Gregory Reed, a longtime friend and attorney, said Parks died between 7 p.m. and 8 p.m. of natural causes. He called Parks “a lady of great courage.”

Parks co-founded the Rosa and Raymond Parks Institute for Self Development to help young people pursue educational opportunities, get them registered to vote and work toward racial peace.

“As long as there is unemployment, war, crime and all things that go to the infliction of man’s inhumanity to man, regardless — there is much to be done, and people need to work together,” she once said.

Even into her 80s, she was active on the lecture circuit, speaking at civil rights groups and accepting awards, including the Presidential Medal of Freedom in 1996 and the Congressional Gold Medal in 1999.

“This medal is encouragement for all of us to continue until all have rights,” she said at the June 1999 ceremony for the latter medal.

Parks was the subject of the documentary “Mighty Times: The Legacy of Rosa Parks,” which received a 2002 Oscar nomination for best documentary short.

In April, Parks and rap duo OutKast settled a lawsuit over the use of her name on a CD released in 1998.

Bus boycott

She was born Rosa Louise McCauley in Tuskegee, Alabama, on February 4, 1913. Her marriage to Raymond Parks lasted from 1932 until his death in 1977.

Parks’ father, James McCauley, was a carpenter, and her mother, Leona Edwards McCauley, a teacher.

Before her arrest in 1955, Parks was active in the voter registration movement and with the National Association for the Advancement of Colored People, where she also worked as a secretary in 1943.

At the time of her arrest, Parks was 42 and on her way home from work as a seamstress.

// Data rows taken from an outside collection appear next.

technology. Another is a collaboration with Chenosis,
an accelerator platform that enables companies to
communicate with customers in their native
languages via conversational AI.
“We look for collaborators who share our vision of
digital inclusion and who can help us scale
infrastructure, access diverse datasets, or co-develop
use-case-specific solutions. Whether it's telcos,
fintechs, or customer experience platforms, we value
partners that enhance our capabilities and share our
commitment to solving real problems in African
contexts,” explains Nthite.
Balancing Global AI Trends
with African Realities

She took a seat in the front of the black section of a city bus in Montgomery. The bus filled up and the bus driver demanded that she move so a white male passenger could have her seat.

“The driver wanted us to stand up, the four of us. We didn’t move at the beginning, but he says, ‘Let me have these seats.’ And the other three people moved, but I didn’t,” she once said.

When Parks refused to give up her seat, a police officer arrested her.

As the officer took her away, she recalled that she asked, “Why do you push us around?”

The officer’s response: “I don’t know, but the law’s the law, and you’re under arrest.”

She added, “I only knew that, as I was being arrested, that it was the very last time that I would ever ride in humiliation of this kind.”

Four days later, Parks was convicted of disorderly conduct and fined $14.

That same day, a group of blacks founded the Montgomery Improvement Association and named King, the young pastor of Dexter Avenue Baptist Church, as its leader, and the bus boycott began.

For the next 381 days, blacks — who according to Time magazine had comprised two-thirds of Montgomery bus riders — boycotted public transportation to protest Parks’ arrest and in turn the city’s Jim Crow segregation laws.

Black people walked, rode taxis and used carpools in an effort that severely damaged the transit company’s finances.

The mass movement marked one of the largest and most successful challenges of segregation and helped catapult King to the forefront of the civil rights movement.

The boycott ended on November 13, 1956, after the U.S. Supreme Court upheld a lower court ruling that Montgomery’s segregated bus service was unconstitutional.

Parks’ act of defiance came one year after the Supreme Court’s Brown v. Board of Education decision that led to the end of racial segregation in public schools.

U.S. Rep. John Lewis of Georgia, a Democrat, told CNN Monday he watched the 1955-56 Montgomery drama unfold as a teenager and it inspired him to get active in the civil rights movement.

“It was so unbelievable that this woman — this one woman — had the courage to take a seat and refuse to get up and give it up to a white gentleman. By sitting down, she was standing up for all Americans,” he said.